Lee, a fame hungry, low-level never-was actress, just lost Jason, her boyfriend, and just had the key to her motel room lock changed. Clearly she, too, needs a fresh start – she was already on the road to Charlotte’s when word came down about the contest victory. She and Regan haven’t spoken since Regan’s wedding to Matt, and Lee desperately wants to know her nieces.
All three siblings and their mother collide upon the Splendido Marveloso. As they travel the world – drinking too much, getting into indiscriminate sexual adventures, and bearing several secret burdens – the only question is which Perkins will make it off the boat in one piece.

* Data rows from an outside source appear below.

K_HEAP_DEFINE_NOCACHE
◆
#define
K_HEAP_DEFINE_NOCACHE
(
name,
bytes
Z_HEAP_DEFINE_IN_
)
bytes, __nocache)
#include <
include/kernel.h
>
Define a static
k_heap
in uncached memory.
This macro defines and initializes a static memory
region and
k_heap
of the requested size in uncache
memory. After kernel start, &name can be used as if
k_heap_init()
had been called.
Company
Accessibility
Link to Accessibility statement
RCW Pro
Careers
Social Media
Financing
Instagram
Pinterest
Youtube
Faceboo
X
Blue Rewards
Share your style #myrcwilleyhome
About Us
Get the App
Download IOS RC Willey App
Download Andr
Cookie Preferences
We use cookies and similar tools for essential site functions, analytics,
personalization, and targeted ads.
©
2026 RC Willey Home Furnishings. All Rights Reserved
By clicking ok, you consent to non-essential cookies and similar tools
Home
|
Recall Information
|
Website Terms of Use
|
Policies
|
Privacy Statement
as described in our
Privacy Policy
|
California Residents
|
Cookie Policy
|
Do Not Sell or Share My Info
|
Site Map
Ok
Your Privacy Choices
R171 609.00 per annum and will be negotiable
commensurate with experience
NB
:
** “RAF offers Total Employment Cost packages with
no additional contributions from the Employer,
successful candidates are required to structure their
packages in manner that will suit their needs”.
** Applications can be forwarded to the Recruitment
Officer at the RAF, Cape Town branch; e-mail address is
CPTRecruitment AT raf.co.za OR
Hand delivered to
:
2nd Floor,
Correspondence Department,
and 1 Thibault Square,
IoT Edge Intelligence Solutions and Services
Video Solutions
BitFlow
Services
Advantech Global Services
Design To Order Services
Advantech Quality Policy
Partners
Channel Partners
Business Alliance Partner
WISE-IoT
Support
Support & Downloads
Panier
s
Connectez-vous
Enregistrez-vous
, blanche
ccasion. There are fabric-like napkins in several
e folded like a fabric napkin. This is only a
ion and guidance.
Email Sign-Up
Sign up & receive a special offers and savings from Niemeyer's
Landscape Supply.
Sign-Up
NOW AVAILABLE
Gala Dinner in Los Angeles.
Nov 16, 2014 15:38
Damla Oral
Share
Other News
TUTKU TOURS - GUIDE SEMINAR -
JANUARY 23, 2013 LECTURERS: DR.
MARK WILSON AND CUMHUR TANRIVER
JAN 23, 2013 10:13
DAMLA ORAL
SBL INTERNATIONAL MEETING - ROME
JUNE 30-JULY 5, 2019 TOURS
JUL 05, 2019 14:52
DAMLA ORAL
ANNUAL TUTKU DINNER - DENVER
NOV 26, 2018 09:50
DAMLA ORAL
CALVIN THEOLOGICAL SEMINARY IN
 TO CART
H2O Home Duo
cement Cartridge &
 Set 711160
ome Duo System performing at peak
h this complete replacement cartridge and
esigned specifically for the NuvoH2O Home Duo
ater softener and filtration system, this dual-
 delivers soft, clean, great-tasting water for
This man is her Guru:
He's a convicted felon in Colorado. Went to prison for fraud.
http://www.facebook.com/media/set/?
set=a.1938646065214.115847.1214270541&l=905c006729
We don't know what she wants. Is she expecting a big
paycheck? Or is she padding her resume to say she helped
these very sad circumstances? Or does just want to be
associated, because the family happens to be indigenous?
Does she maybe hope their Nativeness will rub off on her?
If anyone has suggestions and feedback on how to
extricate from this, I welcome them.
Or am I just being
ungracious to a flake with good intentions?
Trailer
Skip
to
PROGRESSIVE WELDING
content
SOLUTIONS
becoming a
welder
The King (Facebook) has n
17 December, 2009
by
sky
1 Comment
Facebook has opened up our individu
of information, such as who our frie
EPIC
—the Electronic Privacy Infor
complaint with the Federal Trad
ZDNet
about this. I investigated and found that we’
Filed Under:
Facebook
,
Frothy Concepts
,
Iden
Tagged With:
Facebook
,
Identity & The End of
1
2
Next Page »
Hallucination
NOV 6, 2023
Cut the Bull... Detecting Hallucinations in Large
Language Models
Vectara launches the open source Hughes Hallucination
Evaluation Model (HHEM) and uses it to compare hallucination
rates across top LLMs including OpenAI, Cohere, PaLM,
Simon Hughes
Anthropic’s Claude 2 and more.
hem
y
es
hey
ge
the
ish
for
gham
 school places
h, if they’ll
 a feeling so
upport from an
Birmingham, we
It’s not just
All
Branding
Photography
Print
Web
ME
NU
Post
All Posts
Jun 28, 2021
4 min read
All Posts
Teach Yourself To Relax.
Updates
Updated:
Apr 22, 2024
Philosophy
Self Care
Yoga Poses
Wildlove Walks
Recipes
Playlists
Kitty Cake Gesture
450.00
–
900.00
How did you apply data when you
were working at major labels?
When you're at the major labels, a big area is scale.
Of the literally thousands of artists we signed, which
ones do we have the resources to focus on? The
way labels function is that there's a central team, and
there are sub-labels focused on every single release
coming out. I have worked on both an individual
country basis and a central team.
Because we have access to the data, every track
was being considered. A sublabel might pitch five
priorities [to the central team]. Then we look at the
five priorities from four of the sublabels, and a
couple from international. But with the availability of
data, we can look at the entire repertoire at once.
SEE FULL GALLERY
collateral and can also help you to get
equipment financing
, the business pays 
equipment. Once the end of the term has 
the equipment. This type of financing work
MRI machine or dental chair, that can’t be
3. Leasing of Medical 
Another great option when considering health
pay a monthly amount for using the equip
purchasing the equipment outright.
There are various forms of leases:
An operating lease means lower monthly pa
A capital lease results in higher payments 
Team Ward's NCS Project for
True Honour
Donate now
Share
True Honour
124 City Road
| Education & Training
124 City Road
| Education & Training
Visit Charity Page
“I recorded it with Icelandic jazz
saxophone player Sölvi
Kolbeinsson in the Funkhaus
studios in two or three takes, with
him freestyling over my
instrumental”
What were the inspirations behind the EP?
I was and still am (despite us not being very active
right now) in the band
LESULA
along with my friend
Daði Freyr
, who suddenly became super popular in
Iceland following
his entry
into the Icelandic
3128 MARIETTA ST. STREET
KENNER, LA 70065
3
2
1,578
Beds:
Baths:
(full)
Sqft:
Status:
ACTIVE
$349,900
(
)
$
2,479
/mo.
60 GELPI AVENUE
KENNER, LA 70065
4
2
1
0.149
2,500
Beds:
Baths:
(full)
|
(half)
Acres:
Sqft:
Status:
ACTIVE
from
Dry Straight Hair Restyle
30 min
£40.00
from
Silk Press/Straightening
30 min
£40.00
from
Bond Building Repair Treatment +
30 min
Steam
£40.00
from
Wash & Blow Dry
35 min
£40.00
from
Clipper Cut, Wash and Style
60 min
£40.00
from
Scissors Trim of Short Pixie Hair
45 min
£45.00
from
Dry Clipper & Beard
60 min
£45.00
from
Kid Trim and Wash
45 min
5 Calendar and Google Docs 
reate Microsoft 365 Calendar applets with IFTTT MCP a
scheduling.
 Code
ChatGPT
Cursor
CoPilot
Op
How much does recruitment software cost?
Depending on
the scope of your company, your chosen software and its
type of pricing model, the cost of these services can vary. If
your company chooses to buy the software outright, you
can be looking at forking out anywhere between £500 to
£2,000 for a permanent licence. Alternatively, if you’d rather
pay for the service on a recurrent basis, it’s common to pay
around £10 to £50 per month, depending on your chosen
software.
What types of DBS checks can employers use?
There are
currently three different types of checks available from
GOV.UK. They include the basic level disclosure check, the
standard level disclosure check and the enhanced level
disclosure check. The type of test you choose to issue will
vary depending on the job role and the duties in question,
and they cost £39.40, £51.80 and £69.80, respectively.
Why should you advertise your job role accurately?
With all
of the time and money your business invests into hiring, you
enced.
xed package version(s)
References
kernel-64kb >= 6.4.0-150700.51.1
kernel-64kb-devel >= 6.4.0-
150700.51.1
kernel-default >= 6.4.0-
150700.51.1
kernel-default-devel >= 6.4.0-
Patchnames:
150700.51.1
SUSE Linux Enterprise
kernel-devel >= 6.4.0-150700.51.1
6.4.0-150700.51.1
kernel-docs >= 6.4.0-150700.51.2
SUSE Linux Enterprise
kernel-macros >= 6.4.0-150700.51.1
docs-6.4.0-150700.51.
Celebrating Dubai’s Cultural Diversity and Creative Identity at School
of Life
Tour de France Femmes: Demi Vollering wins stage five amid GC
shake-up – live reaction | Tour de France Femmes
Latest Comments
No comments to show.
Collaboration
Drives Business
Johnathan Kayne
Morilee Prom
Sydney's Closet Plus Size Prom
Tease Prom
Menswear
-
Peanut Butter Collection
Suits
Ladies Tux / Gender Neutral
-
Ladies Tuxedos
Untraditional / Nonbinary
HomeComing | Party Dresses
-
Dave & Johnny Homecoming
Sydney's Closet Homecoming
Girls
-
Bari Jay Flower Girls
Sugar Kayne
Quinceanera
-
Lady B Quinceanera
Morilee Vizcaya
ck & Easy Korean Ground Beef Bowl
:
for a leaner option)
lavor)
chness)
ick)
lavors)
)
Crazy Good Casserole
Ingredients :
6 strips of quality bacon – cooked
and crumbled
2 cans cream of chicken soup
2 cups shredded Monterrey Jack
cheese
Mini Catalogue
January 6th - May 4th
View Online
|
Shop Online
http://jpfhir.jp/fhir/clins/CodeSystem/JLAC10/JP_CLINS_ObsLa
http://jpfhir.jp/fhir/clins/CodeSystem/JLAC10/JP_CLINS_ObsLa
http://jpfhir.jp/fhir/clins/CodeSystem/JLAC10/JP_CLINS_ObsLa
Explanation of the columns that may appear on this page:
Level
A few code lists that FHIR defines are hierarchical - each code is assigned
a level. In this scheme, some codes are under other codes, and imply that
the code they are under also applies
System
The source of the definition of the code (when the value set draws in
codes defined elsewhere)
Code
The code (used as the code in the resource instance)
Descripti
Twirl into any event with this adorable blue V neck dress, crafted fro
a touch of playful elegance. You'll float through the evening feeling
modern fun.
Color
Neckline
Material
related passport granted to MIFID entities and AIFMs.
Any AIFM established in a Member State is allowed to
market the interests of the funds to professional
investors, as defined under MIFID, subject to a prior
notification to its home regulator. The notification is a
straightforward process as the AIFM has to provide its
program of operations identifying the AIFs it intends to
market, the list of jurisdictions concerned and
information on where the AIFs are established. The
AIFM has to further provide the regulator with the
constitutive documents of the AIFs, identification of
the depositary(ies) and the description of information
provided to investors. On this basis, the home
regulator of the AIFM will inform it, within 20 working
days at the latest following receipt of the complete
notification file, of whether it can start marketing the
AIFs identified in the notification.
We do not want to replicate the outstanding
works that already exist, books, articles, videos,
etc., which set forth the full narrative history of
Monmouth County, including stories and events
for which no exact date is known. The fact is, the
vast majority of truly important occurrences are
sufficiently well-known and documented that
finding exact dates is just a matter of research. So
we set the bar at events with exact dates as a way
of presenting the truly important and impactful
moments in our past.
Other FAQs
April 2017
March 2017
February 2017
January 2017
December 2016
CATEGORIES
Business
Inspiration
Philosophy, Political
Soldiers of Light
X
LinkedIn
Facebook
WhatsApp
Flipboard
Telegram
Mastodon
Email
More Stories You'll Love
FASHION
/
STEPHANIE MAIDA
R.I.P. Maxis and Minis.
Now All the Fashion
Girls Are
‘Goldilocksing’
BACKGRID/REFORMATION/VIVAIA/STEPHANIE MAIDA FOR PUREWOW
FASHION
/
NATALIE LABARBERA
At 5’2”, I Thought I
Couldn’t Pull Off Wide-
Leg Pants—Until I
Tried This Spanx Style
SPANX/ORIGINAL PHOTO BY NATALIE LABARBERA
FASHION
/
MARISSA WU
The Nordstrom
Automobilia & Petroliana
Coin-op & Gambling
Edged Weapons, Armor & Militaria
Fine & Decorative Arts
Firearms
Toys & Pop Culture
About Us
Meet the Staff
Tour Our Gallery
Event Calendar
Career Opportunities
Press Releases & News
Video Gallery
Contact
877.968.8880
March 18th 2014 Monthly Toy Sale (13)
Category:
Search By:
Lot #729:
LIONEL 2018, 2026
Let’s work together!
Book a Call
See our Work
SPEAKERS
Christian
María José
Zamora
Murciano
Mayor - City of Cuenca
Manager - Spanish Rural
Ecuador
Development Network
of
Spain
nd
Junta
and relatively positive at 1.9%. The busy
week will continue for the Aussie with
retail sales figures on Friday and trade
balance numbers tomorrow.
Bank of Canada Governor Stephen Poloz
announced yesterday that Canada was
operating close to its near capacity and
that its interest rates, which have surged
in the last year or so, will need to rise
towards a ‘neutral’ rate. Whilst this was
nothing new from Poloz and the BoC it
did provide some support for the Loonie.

The Jetsetters is a fun black comedy with a lot of extremely dark strokes. Every single Perkins is effed up in their own unique way, and every single one of them cares about the others – in codependent, unhealthy or just plain strange ways.
If you don’t like flawed characters, you won’t like this bunch at all. They are an intense ride and sometimes quite hard to take, from desperate Charlotte to angry Regan to aimless Lee to self-deceiving Cord, there’s something about each of them that’s interesting enough to keep the reader invested.
The quality of the writing – smooth as an ocean – and the ridiculousness of the travelogues just add to the spirit of things (nude beaches! Ancient ruins! Good food! Art museums!). Romance plays a heavy part in the book – Charlotte is a romance reader and indulges in fantasies about well-muscled men oiling her up, and she passes on her romances to her kids with the “dirty parts” ripped out, and every single one of them is looking for a perfect love that doesn’t exist.
The Jetsetters will be enjoyed by anyone who likes a little acid in their sunny lemonade.